CIUDAD DE MÉXICO, 20 de mayo, (DOBLE TINTA / CÍRCULO DIGITAL).- El secretario de la Comisión de Asuntos Frontera Sur Sureste de la Cámara de Diputados, Joaquín Díaz Mena, pidió a los gobierno federal y de Yucatán, que a través de Conapesca y de la Marina se regule la captura del pepino de mar, en beneficio de los pescadores.

En entrevista, el diputado panista expuso que la captura del pepino de mar en los estados de la Península de Yucatán se realiza conforme a la Norma Oficial Mexicana (NOM), sin embargo, en la costa existe anarquía porque pescadores furtivos lo capturan en temporada de veda.

Lo anterior, debido a que este animal, que es de la familia de las holoturias o holoturoideos, y que también se conocen como cohombros o carajos de mar, tiene un valor comercial muy elevado en Asía, donde se llegan a pagar a más de cinco mil pesos un kilo.

Informó que cada barco rivereño puede cargar unos 400 kilos por día, y en la playa los pescadores los venden en 40 pesos el kilo, pero si lo cosen y lo secan el kilo se paga en 400 o 500 pesos, y al exportarlos a países asiáticos se vende en más de cinco mil pesos.

El diputado yucateco indicó que este producto marino es difícil que se reproduzca, por lo cual en México es un especie protegida por la Secretaría de Medio Ambiente y Recursos Naturales, pero hay permisionarios que piden a los pescadores más necesitados que lo capturen en temporada de veda y ellos por necesidad acceden.

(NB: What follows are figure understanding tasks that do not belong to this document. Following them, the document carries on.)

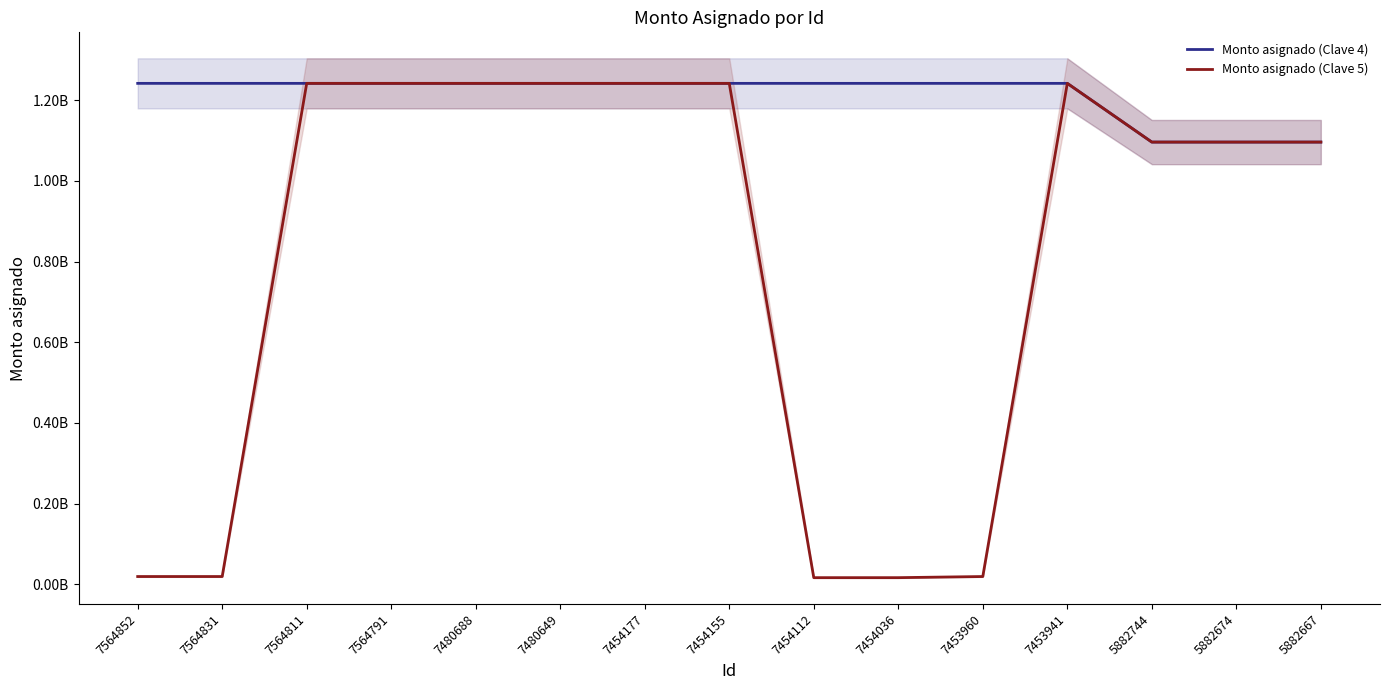

True or false: Monto asignado (Clave 5) and Monto asignado (Clave 4) cross at least once.

False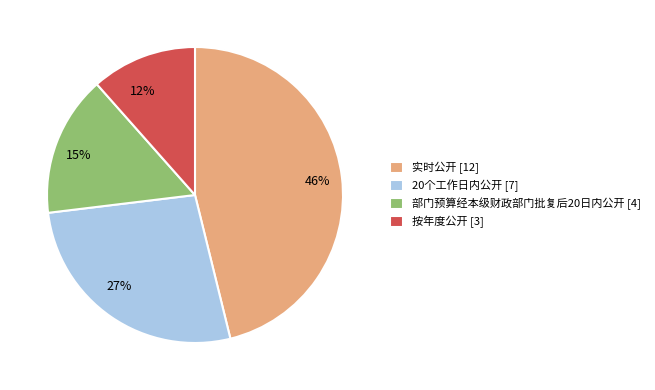

To the nearest percent, what is the combined percentage of 20个工作日内公开 [7] and 部门预算经本级财政部门批复后20日内公开 [4]?

42%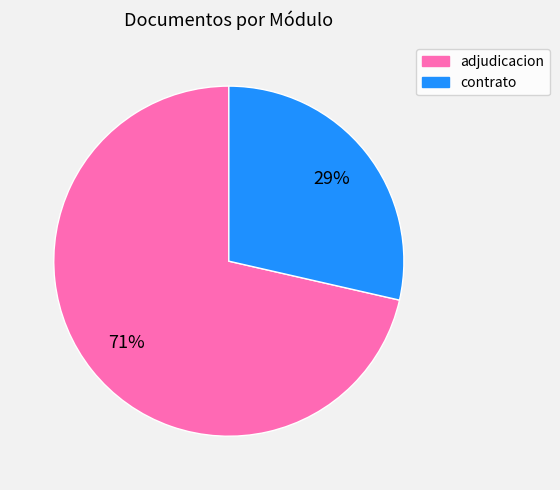

Is there any slice that represents more than half of the pie?

Yes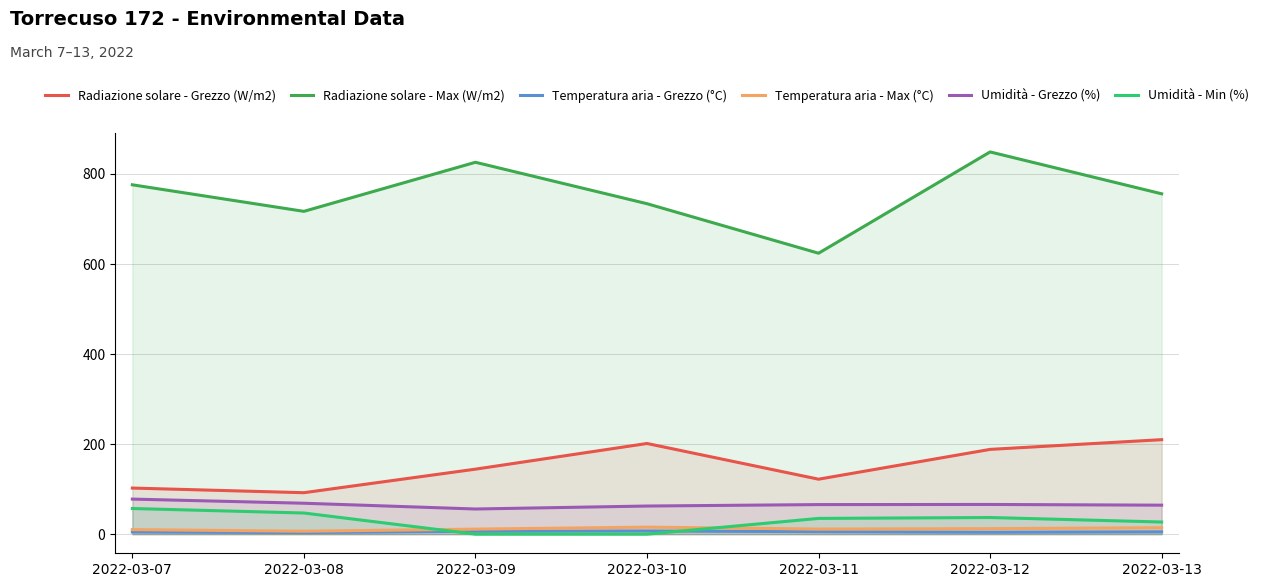

In Radiazione solare - Grezzo (W/m2), how many points are lower than both neighbors (excluding endpoints)?

2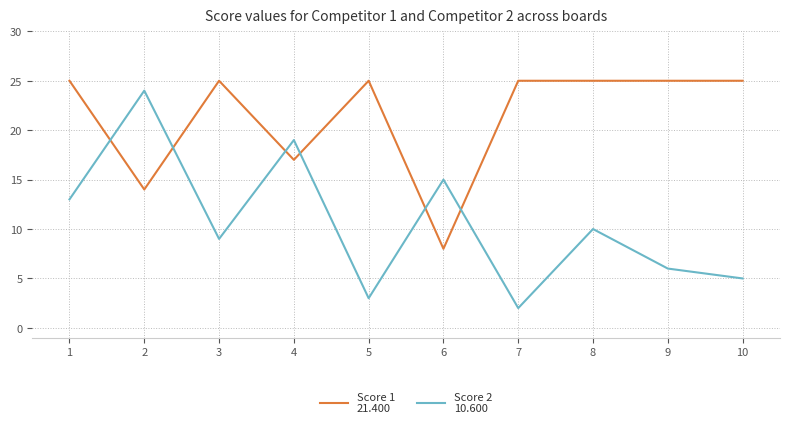

Does the chart display data point markers on the line(s)?

No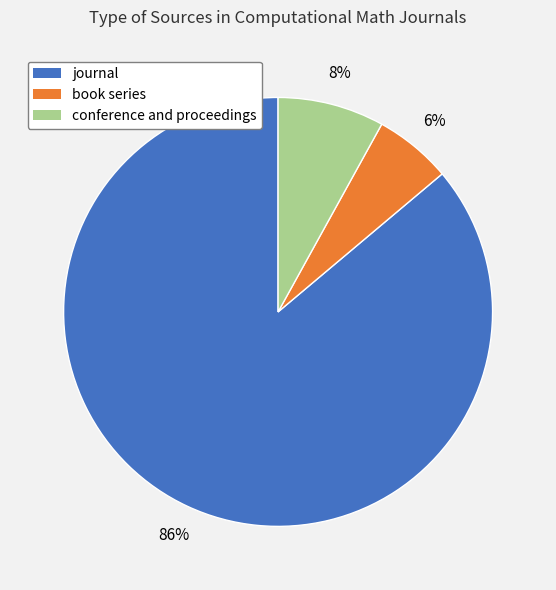

To the nearest percent, what portion does conference and proceedings represent?

8%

“Lo que hacen es hervirlo y deshidratarlo y se manda a Asia, pero por cada proceso que pasa eleva 10 veces su precio, por eso es tan preciado y hay tanto interés de por medio que aprovechan que el pescador vive en la pobreza y que necesita sacar el sustento de su familia y los mandan a pescarlo y por esta acción ilegal muchos caen en la cárcel o mueren en enfrentamientos”,

Explicó que cuando se levanta la veda se tiene solo de tres a cuatro semanas para pescar el pepino de mar, pero en Yucatán la piratería ha provocado conflictos graves entre los pescadores furtivos y los que cuidan y defienden el producto.

Al final pidió la intervención y la vigilancia tanto del gobierno federal como del local, y que sean la Marina y Fuerzas Armadas las que vigilen los mares, y que también la Secretaría de Agricultura y Pesca analice la promoción de programas para impulsar la captura regulada y ordenada.